> _Work item_: Give back exactly the lines of the material below that start at the line containing "scroll(85, 324, down, 2)" and end at the line containing "click(657, 309)", and no others.

> _Supplied entries_:
::::::
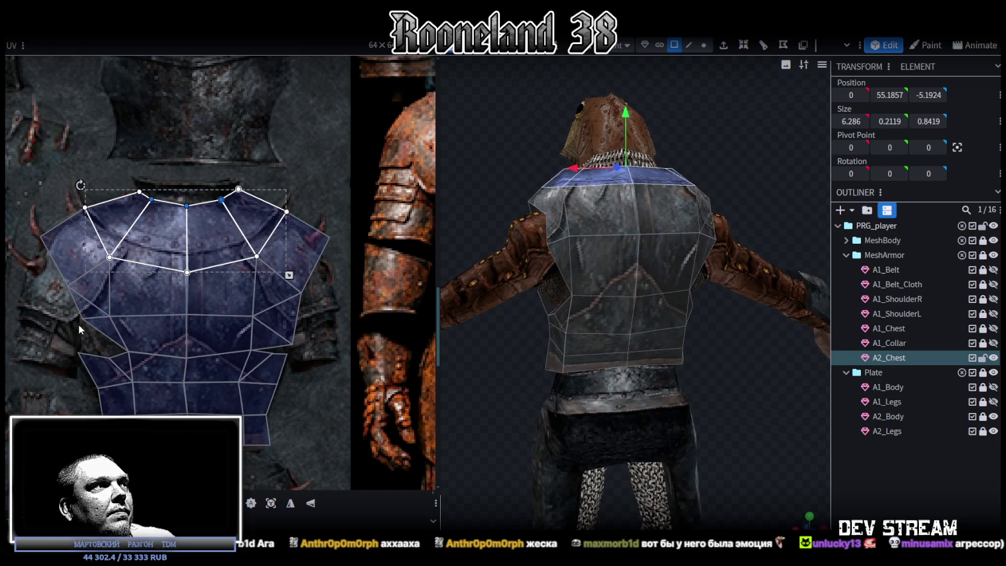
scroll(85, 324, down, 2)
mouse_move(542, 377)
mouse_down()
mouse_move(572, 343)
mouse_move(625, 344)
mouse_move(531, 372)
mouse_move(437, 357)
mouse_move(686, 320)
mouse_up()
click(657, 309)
::::::
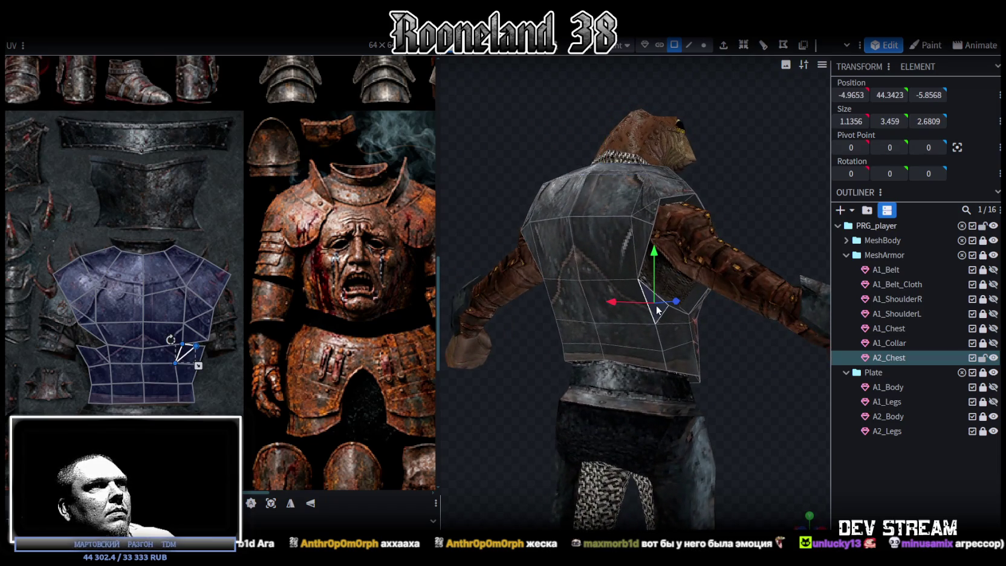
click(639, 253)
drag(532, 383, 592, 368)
::::::
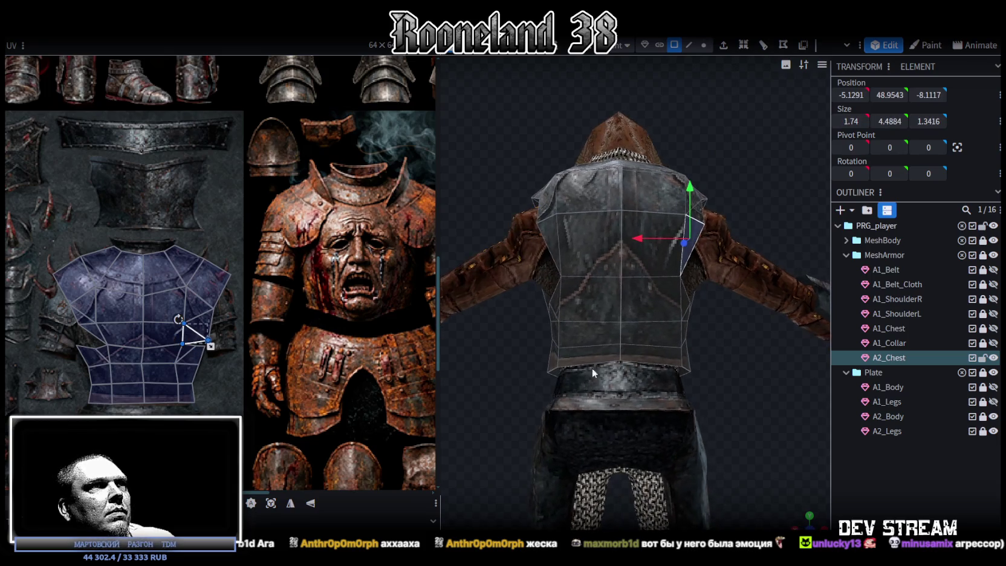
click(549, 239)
::::::
> _Output below_:
scroll(85, 324, down, 2)
mouse_move(542, 377)
mouse_down()
mouse_move(572, 343)
mouse_move(625, 344)
mouse_move(531, 372)
mouse_move(437, 357)
mouse_move(686, 320)
mouse_up()
click(657, 309)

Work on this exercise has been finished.